On Rotten Tomatoes, 55% of 126 critic reviews are positive. The "critics consensus" on the website states, "Though the actors pour a lot of energy into their roles, Heartbreakers is too drawn out, and the romantic subplot doesn't blend well. Also, the con women aren't particularly sympathetic." On Metacritic, the film has a score of 47 out of 100, based on reviews from 32 critics, indicating "mixed or average" reviews.

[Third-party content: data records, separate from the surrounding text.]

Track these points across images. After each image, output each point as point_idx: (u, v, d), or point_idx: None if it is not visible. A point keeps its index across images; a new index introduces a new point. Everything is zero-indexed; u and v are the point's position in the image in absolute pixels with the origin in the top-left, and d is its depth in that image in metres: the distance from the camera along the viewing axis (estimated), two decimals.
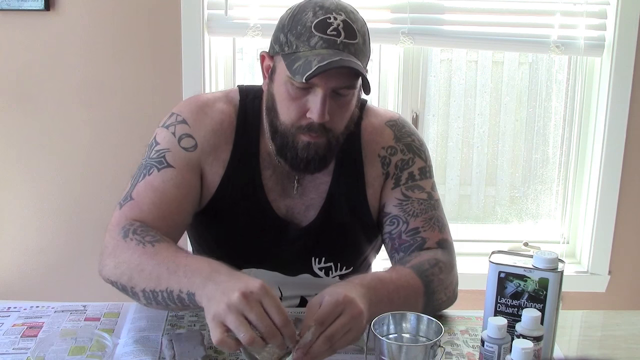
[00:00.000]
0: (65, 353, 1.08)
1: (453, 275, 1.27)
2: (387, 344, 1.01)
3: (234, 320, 0.95)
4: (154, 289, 1.10)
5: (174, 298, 1.07)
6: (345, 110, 1.21)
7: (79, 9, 2.15)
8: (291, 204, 1.32)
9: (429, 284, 1.20)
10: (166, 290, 1.08)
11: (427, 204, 1.31)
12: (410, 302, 1.17)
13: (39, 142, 2.23)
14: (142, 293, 1.12)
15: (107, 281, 1.21)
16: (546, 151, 2.46)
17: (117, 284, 1.18)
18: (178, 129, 1.29)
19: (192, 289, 1.04)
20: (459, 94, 2.43)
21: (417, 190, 1.31)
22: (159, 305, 1.12)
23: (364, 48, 1.18)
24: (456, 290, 1.29)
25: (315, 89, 1.15)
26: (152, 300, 1.12)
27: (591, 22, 2.20)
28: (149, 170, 1.26)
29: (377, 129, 1.35)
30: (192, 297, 1.04)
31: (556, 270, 1.06)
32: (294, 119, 1.19)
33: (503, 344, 1.02)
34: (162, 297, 1.09)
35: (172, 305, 1.10)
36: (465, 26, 2.20)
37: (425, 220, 1.29)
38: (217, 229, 1.35)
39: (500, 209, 2.53)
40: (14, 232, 2.32)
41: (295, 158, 1.22)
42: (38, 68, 2.20)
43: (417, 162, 1.34)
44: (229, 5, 2.16)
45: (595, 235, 2.32)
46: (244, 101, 1.33)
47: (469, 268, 2.26)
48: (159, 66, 2.19)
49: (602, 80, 2.25)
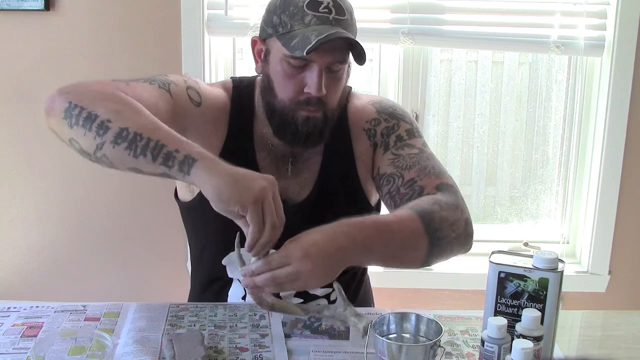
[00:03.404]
0: (65, 353, 1.07)
1: (460, 212, 1.22)
2: (387, 344, 1.01)
3: (268, 200, 1.03)
4: (138, 130, 1.03)
5: (160, 152, 1.02)
6: (339, 85, 1.28)
7: (79, 9, 2.15)
8: (285, 185, 1.34)
9: (430, 223, 1.15)
10: (155, 141, 1.02)
11: (418, 156, 1.32)
12: (410, 243, 1.14)
13: (39, 142, 2.23)
14: (119, 130, 1.03)
15: (62, 108, 1.07)
16: (546, 151, 2.46)
17: (79, 109, 1.05)
18: (190, 81, 1.33)
19: (196, 156, 1.02)
20: (459, 94, 2.43)
21: (406, 148, 1.34)
22: (127, 150, 1.03)
23: (352, 24, 1.26)
24: (469, 228, 1.23)
25: (312, 65, 1.22)
26: (125, 141, 1.03)
27: (591, 22, 2.20)
28: (151, 81, 1.25)
29: (360, 108, 1.41)
30: (190, 163, 1.01)
31: (556, 270, 1.06)
32: (292, 95, 1.25)
33: (503, 344, 1.02)
34: (143, 143, 1.02)
35: (149, 157, 1.02)
36: (465, 26, 2.20)
37: (420, 170, 1.29)
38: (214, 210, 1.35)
39: (500, 209, 2.53)
40: (14, 232, 2.32)
41: (296, 133, 1.27)
42: (38, 68, 2.20)
43: (402, 126, 1.38)
44: (229, 5, 2.16)
45: (595, 235, 2.32)
46: (238, 88, 1.39)
47: (469, 268, 2.26)
48: (159, 66, 2.19)
49: (602, 80, 2.25)
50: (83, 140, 1.06)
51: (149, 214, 2.31)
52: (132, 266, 2.36)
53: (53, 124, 1.11)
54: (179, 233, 2.30)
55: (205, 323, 1.24)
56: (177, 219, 2.28)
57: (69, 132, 1.08)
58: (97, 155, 1.07)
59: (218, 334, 1.20)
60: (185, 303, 1.32)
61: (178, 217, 2.28)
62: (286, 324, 1.24)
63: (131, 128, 1.04)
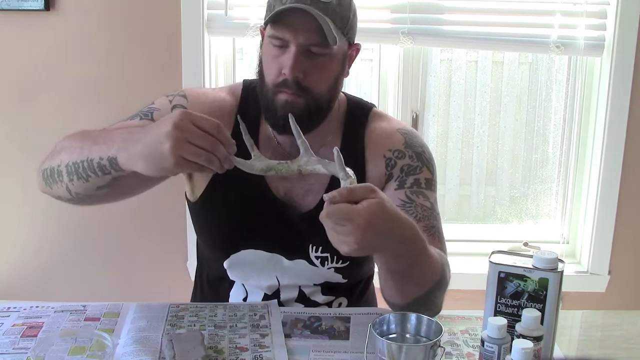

Audiences surveyed by CinemaScore gave the film a grade of B− on scale of A to F.

==Accolades==

| Award | Category | Recipient(s) | Result |
|---|---|---|---|
| 2001 Teen Choice Awards | Film - Choice Actress | Jennifer Love Hewitt | Nominated |
| 2001 Stinkers Bad Movie Awards | Most Annoying Fake Accent: Female | Sigourney Weaver | Nominated |
| 2001 Golden Schmoes Awards | Best T&A of the Year | Jennifer Love Hewitt | Nominated |
| 2002 Satellite Awards | Best Performance by an Actress in a Motion Picture, Comedy or Musical | Sigourney Weaver | Nominated |

==Home media==
The film was released on VHS and DVD on October 2, 2001. The film was released on Blu-ray on November 24, 2015.